Roguelike, The Legend of Zelda, a dual stick shooter, and the twisted mind of Edmund McMillen, part of the team behind Super Meat Boy. Put them all together and you've got The Binding of Isaac, a game that is as unhinged as it is entertaining, as good-looking as it is, well, disgusting. Even still, it's the kind of game you'll play through again and again, just to collect every item and explore every corner of the game's randomly-generated world.
Isaac lives alone with his mom, and they have a very happy life together. One day she hears the voice of god, telling her that Isaac is living in sin and she needs to fix that right away. So, she takes away all of his toys and locks him in his room. That's not enough, however, and to prove her devotion, she had to perform one final task: kill Isaac. But Isaac is a clever little boy and he escapes into the basement before she can catch him. Take that, mom!
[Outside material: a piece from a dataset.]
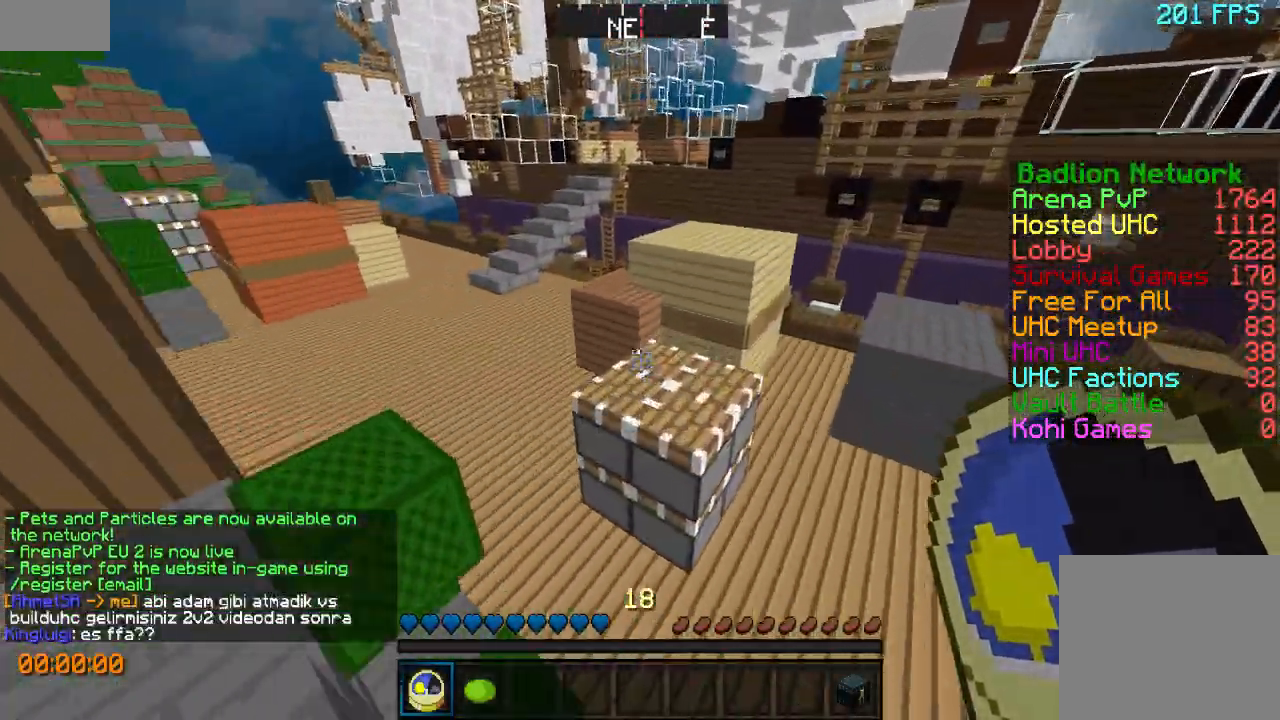
{"keys": ["w"], "events": []}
As it turns out, the basement isn't a very friendly place, and Isaac now has to deal with all sorts of nauseating abominations. He has a few weapons and power-ups to help him through it all, though. Move around with the [WASD] keys and fire tears (Isaac's weapon of choice) in any direction with the [arrow] keys. You can drop bombs with [E] and use a secondary item (when you obtain one) with the [spacebar]. There are plenty of things to pick up and lots of secrets to find in this deeply-layered basement, and you'll need every trick you've got to survive.
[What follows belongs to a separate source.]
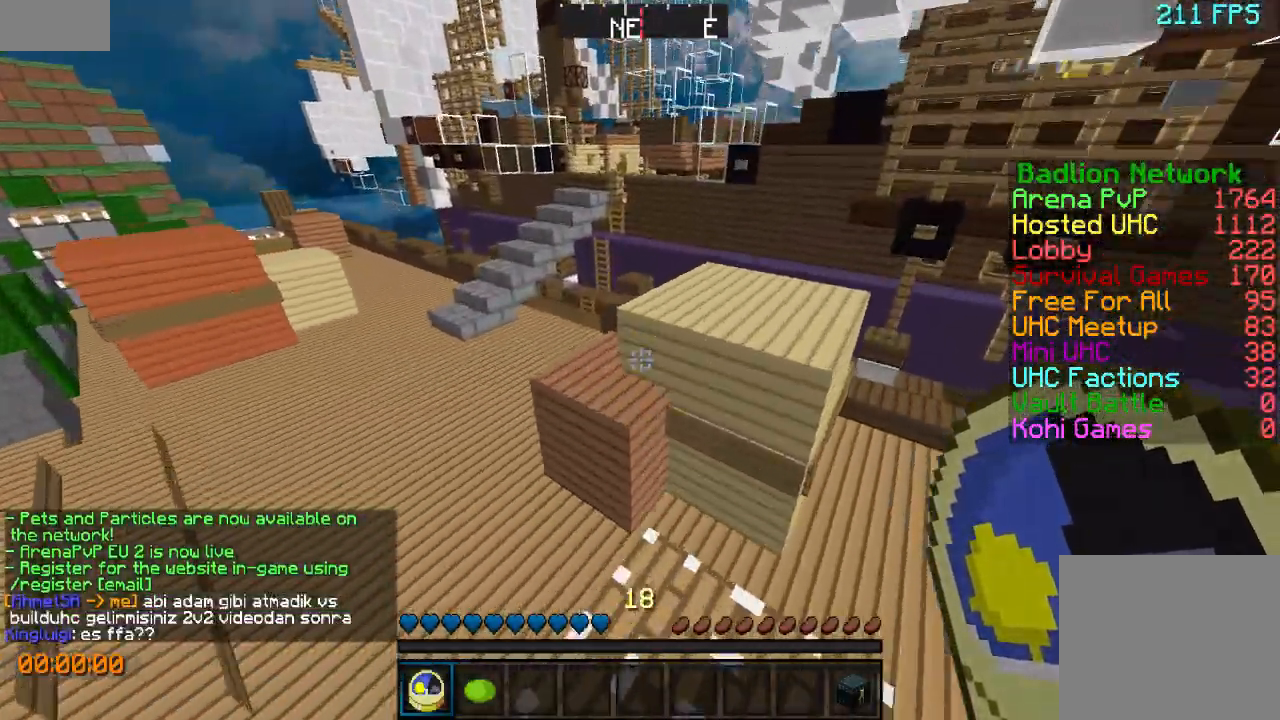
{"keys": ["w"], "events": []}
The Binding of Isaac is built around randomly-generated basement levels, items, enemies—everything, really, is created anew each time you play. It's designed this way to make multiple playthroughs not only possible, but entertaining, as you'll be doing quite a few of them. The main goal is to climb deeper into the basement, fighting dozens of enemies and 20 or so boss characters, but the real goal is to collect every item in the game. And there are over 100 of them to find. The catch is each time you die, you lose your power-ups and start over from the beginning. Frustrating? It can be. But it's all a part of the experience!
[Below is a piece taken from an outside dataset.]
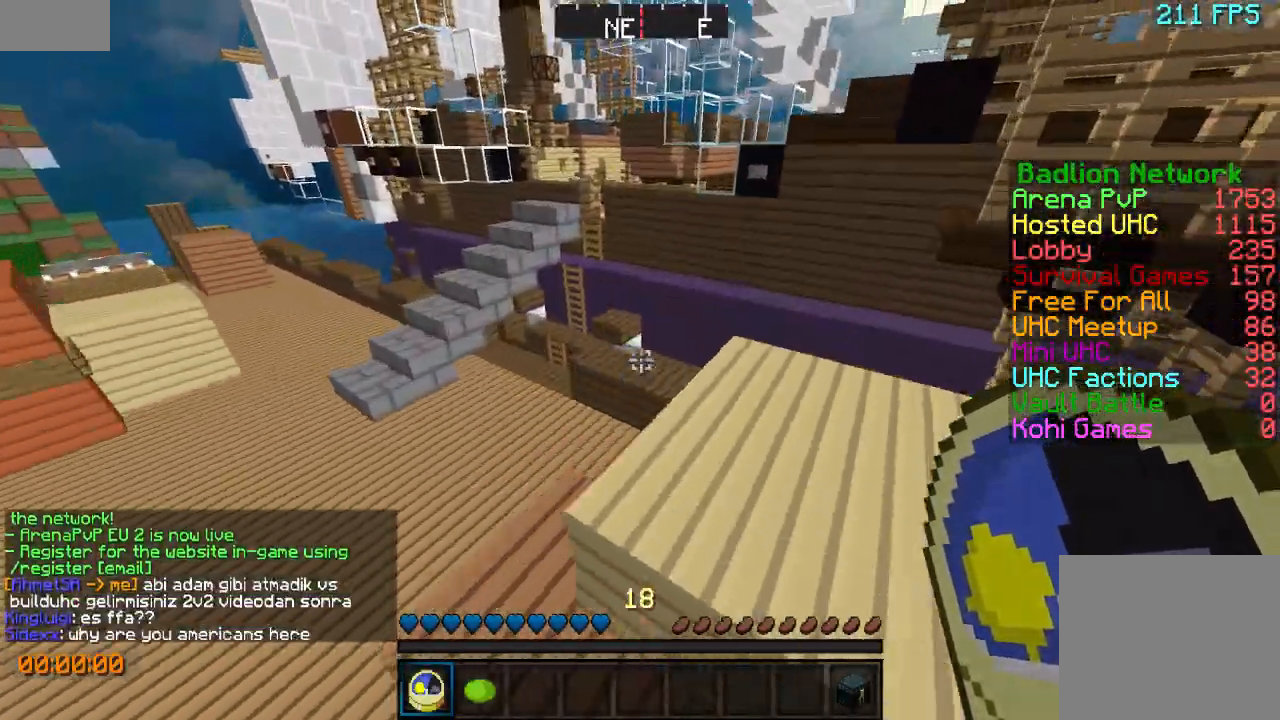
{"keys": ["w"], "events": []}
Analysis: The Binding of Isaac may look similar to the original The Legend of Zelda, but it certainly doesn't look or play that way. It's more of a collect-a-thon arcade game than anything, even though it shares elements with role playing and adventure games. Fast reflexes and a thick skin resistant to failure are the tools you'll need to scratch the surface of this world. Oh, and a high tolerance for all things disgusting.
The high number of unlockable/findable items in The Binding of Isaac makes it kind of irresistible. You could just call it a day after you die, but then again, there are so many neato things to find, why not just one more round? After all, you found chocolate milk and mom's high heels last time, who knows what you could locate in this adventure? The threat of death and losing your power-ups is great, but it's so worth the risk!
There are no real design flaws or trip-ups in The Binding of Isaac. The game plays incredibly smooth with the familiar Super Meat Boy-style artwork covering every object in the game. Barriers to entry include the emphasis on death and replaying levels to find loot and the game's high amount of adult content.
If you can stomach the occasional frustrating death and are ok with the disgusting, The Binding of Isaac is absolutely guaranteed to please. Edmund McMillan, Florian Himsl, and Danny B (the game's composer) have really outdone themselves!